Text passage:
***

What we have here is Latin scholars colliding with botanists. The word aron
first appeared in Theophrastus (b.372 BC - the successor to Aristotle), who
wrote the two important botanical treatises in ancient times. One (On the
History of Plants) is the source of many of our modern scientific plant
names that was heavily referenced by modern botanist/namers like Linne.
W. George Schmid
Hosta Hill - Tucker Georgia USA
Zone 7a - 1188 feet AMSL
84-12'-30" West_33-51' North
----- Original Message -----
From: "Planter Rik" <planterrik@hotmail.com>
To: <aroid-l@lists.ncsu.edu>
Sent: Wednesday, October 16, 2002 1:52 PM
Subject: [aroid-l] Etymology of AROID <= ARUM <= ARON

> Well, I've lost the earlier comments now, but here's the gist:
> A post noted that "aroid" derived from the Latin word "arum," which means
> lily.
> Either the same post or a response said that "arum" derived from the
> Greek "aron" (which is where etymological comments end in most
> dictionaries).
> Another post reasonably asked for the meaning of the Ancient Greek,
> Now, this is me:
> From what I find, the Latin "arum" was more specifically applied to one
> plant, the wake robin (Trillium erectum), the Ancient Greek word for which
> was "aron."  Later, the Latin "arum" was generalized to include all
> Aroid, therefore, etymologically, means lily-like:  "ar[um]" (lily) plus
> suffix "-oid," which means "like or resembling."
> There's my best effort.  Oh, the thrill and inescapable lure of pedantry.

***

Problem a:
Answer these questions about the post on where the word "aroid" comes from:
(i) In whose writing did the word "aron" first appear?
(ii) On what date was the original message sent?
(iii) Which plant was the Latin "arum" more specifically applied to?
The text and the rows have nothing to do with each other.

***

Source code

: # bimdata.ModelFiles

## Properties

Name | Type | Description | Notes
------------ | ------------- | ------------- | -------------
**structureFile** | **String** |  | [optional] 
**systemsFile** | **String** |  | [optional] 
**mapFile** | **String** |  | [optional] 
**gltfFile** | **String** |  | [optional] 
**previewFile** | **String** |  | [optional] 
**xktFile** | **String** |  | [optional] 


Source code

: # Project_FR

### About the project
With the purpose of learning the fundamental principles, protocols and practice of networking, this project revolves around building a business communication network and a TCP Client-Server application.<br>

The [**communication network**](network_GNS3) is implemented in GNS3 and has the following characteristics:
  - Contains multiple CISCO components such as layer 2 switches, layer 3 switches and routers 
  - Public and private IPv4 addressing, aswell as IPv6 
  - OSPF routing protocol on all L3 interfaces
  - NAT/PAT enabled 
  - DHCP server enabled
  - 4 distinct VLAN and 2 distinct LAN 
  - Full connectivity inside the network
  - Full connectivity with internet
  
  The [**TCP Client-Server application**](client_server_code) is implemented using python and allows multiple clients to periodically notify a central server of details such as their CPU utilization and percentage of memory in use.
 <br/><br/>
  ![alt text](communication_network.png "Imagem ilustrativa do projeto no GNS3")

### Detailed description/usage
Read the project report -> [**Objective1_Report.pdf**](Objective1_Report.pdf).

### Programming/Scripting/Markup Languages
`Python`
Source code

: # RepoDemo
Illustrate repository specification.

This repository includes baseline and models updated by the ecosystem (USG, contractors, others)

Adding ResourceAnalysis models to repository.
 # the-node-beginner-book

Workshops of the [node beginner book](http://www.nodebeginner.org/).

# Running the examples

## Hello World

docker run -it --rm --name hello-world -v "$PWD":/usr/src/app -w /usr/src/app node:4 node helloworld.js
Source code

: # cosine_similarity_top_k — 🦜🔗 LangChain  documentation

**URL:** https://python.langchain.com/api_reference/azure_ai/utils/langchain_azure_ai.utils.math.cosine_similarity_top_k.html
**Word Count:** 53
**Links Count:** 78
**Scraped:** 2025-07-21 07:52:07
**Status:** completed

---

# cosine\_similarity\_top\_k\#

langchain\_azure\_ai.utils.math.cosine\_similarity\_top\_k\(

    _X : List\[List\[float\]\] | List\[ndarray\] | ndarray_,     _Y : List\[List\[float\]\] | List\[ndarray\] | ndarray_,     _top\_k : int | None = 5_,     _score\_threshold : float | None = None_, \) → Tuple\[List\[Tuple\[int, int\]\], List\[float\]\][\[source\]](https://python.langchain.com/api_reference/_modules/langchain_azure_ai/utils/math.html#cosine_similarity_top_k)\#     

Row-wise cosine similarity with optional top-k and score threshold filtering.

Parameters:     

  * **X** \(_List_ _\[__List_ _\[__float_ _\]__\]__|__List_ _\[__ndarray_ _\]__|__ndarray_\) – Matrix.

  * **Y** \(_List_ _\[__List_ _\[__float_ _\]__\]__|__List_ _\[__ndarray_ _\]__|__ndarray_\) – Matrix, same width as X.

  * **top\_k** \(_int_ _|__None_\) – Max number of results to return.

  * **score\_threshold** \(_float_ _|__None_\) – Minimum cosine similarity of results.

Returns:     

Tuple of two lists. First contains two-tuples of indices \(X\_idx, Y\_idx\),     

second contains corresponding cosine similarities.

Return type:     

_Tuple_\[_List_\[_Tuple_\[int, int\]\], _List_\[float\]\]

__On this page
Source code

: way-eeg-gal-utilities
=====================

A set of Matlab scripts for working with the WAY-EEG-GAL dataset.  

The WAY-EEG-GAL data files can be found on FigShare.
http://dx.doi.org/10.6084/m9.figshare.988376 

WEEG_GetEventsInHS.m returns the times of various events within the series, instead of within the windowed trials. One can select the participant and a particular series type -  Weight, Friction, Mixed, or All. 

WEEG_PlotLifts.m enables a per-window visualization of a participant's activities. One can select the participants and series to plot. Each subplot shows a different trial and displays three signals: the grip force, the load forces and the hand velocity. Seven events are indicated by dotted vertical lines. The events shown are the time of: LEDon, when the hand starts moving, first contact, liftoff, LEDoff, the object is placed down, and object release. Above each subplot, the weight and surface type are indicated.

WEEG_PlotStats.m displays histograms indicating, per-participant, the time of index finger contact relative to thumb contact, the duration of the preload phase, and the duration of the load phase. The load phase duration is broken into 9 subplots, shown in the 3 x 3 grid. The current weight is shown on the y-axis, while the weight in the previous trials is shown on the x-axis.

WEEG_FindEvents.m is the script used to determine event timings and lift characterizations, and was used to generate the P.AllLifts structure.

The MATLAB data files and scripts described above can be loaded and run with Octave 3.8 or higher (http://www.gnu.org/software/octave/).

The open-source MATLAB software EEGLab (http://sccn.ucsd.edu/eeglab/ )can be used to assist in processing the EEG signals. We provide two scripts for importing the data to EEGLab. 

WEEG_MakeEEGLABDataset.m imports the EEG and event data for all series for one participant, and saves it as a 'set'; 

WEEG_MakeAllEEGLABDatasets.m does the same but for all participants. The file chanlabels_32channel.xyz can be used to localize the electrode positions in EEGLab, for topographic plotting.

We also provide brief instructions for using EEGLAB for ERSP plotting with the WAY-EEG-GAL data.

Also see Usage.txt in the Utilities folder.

***

Problem b:
In the rows, turn the stretch from the line containing "The open-source MATLAB" through the line containing "WEEG_MakeEEGLABDataset.m imports the" into a JSON list of strings, one string per line, leaving out blank lines.

Answer a:
(i) Theophrastus
(ii) Wednesday, October 16, 2002
(iii) The wake robin (Trillium erectum)

Answer b:
[
  "The open-source MATLAB software EEGLab (http://sccn.ucsd.edu/eeglab/ )can be used to assist in processing the EEG signals. We provide two scripts for importing the data to EEGLab. ",
  "WEEG_MakeEEGLABDataset.m imports the EEG and event data for all series for one participant, and saves it as a 'set'; "
]